In demand as an audio engineer for contemporary music, Matt’s recent production credits include Alvin Lucier’s One Arm Bandits (Important Records), Ricochet Lady (Black Truffle), and Works for the Ever Present Orchestra II (Black Truffle), Richard Teitelbaum’s Asparagus (Black Truffle), Musica Elettronica Viva’s Symphony No. 107 – The Bard (Black Truffle), Michael Ranta’s Transits: Volume I (Important Records), and Sarah Hennies’s Spectral Malsconcities (New World Records), among many others. Praising his work on Robert Carl’s album, Splectra (Cold Blue Music), Fanfare Magazine writes, “he could find no better collaborator than composer and sound designer Matt Sargent.”
Matt is an assistant professor of music at Bard College.

Sacred Canopy are Corey Salts and Matt Bahnsen. Formed initially as Bahnsen’s solo project Salts joined in 2022. Their latest release “We Do In All Honesty Hate This World” is their first recording as a duo and features both prepared and improvisational elements. The goal of this project is to create worlds we would rather inhabit than our own.
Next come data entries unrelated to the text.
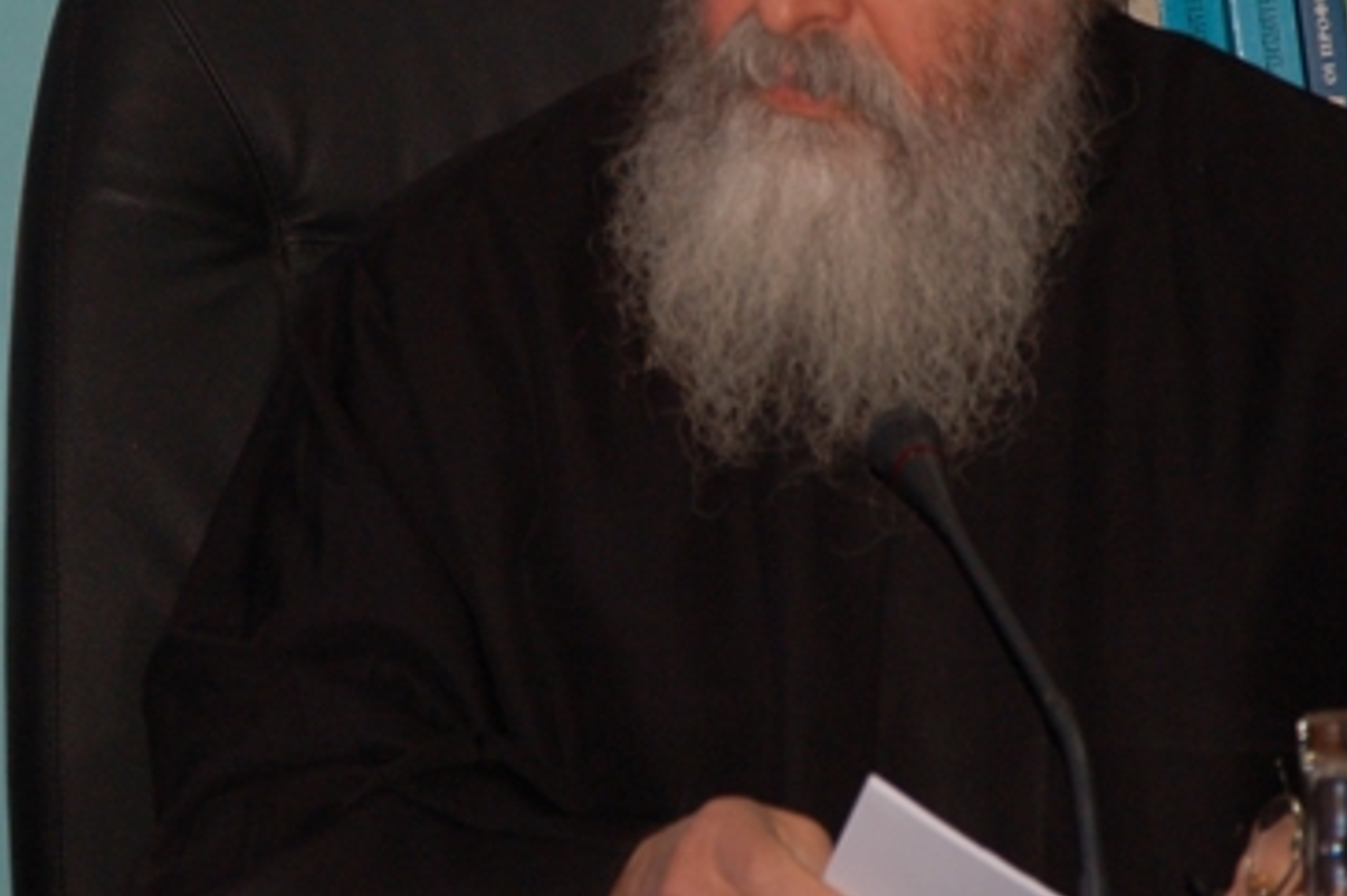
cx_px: 511
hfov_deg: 6.8
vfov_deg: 4.5
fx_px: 11327
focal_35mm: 303
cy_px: 148
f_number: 5.6
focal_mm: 92
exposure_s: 1/60
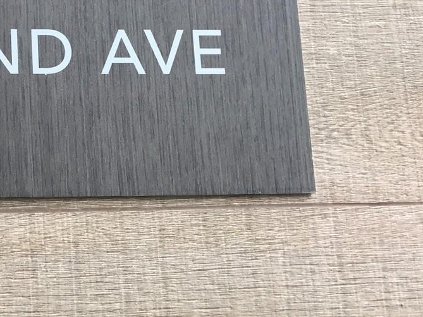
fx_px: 818
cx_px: -73
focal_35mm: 67
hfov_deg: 26.1
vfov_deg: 21.4
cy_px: 29
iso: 20
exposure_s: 1/234
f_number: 1.8
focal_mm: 3.99
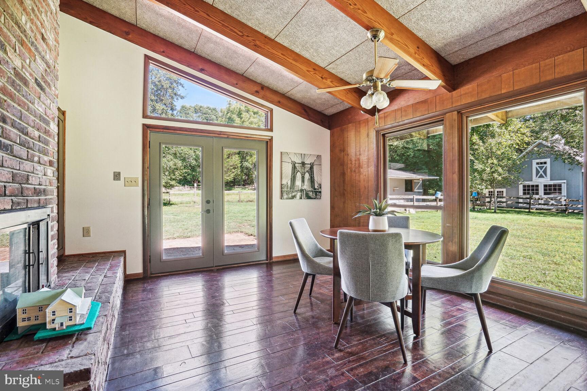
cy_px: 196
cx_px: 294
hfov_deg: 96.7
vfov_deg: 73.7
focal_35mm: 16
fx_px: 261
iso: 640
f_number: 9
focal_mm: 16
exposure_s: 1/30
Bobbie Johnston is a multidisciplinary artist and multi-instrumentlist, composer, improviser, and regular pollinator to the contemporary avant-garden. Bobbie is a Glass City native, though has been primarily working and living in NYC for nearly a dozen years now. Bobbie has had the privilege to share the stage and collaborate with some of the music’s brightest lumineers; including Reggie Workman, William Parker, Daniel Carter, and Jose Castellar. Bobbie’s music is primarily inspired by the nature of sound, as well the sound of nature. Considering how sound has been traveling long before us humans have been able to organize it, let alone call it music. Bobbie feels less a musician and more of a conduit for sound, creativity, and the energy that allows for music to speak as our universal language. Bobbie’s sound has been supportive to theater productions, television shows and commercials, film, performance art, hip-hop sampling, as well as supporting and performing with local, emerging and seasoned artists in various musical groups and contexts. Bobbie is also a bandleader and organizer for the underground creative music collective, Ear Yoga Ensemble; an ever-evolving cast of musicians and artists using spontaneous composition and improvisation as a means for creating harmony, both on and off stage.